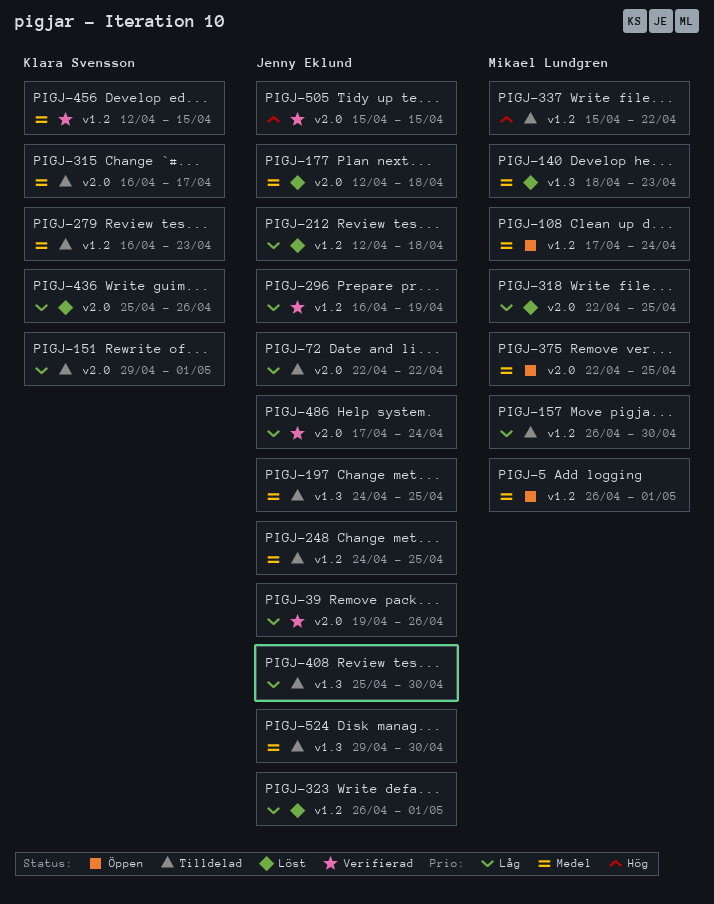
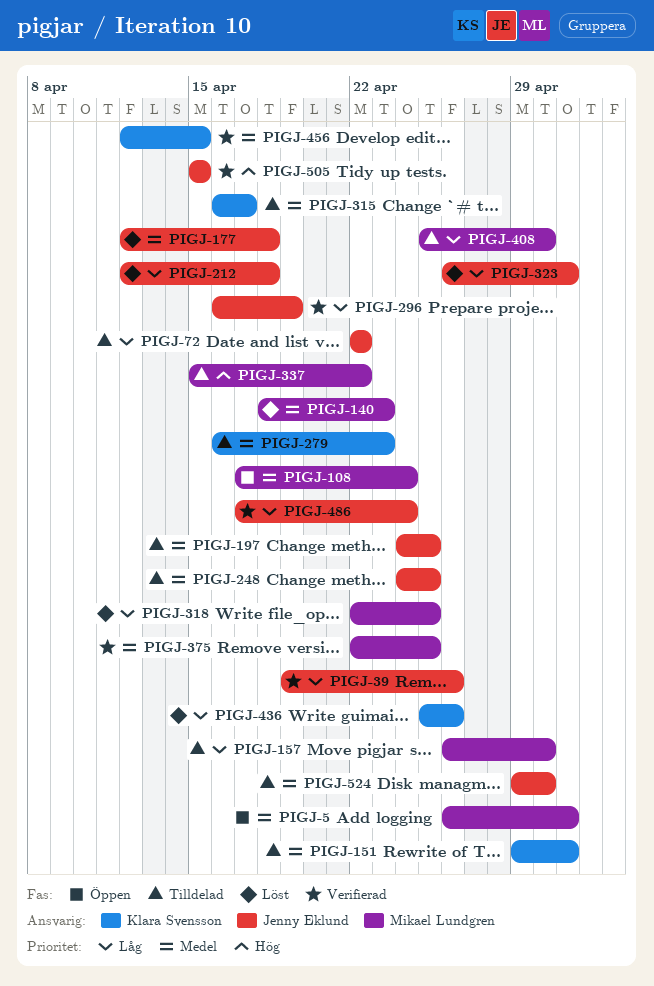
PIGJ-151, priority: Låg -> Medel
PIGJ-375, status: Öppen -> Verifierad
PIGJ-408, owner: Jenny Eklund -> Mikael Lundgren

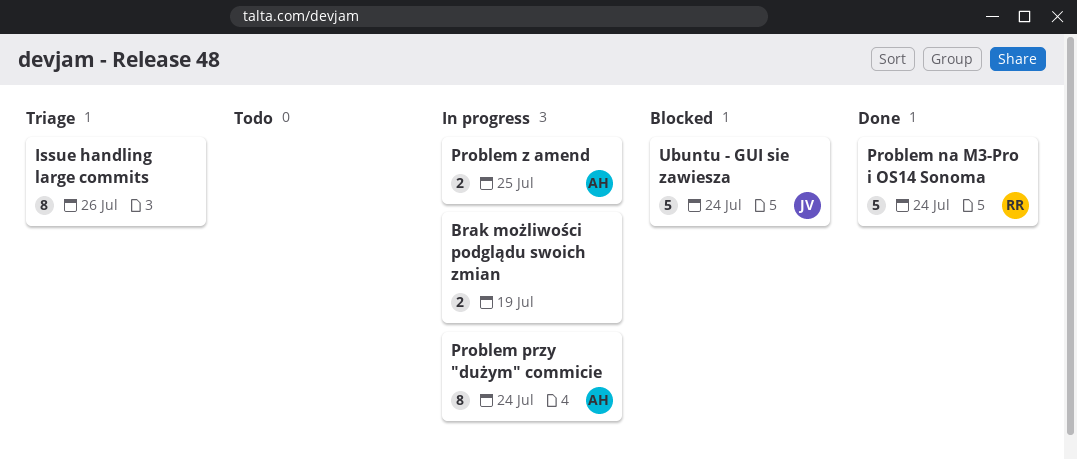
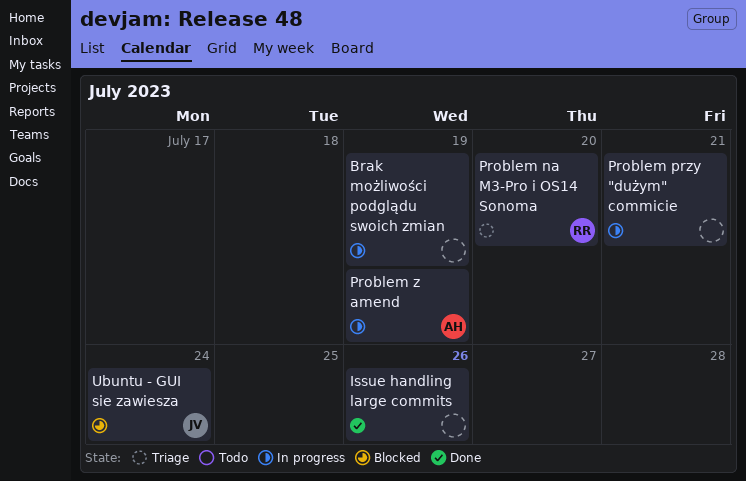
Issue handling large commits, status: Triage -> Done
Problem na M3-Pro i OS14 Sonoma, status: Done -> Triage
Problem na M3-Pro i OS14 Sonoma, due: Jul 24 -> Jul 20
Problem przy "dużym" commicie, owner: AH -> none
Problem przy "dużym" commicie, due: Jul 24 -> Jul 21
Problem z amend, due: Jul 25 -> Jul 19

──────

→ **WHAT TO DO**
Find the lines above holding the word "owner" and show them.

→ **RESPONSE BELOW**
PIGJ-408, owner: Jenny Eklund -> Mikael Lundgren
Problem przy "dużym" commicie, owner: AH -> none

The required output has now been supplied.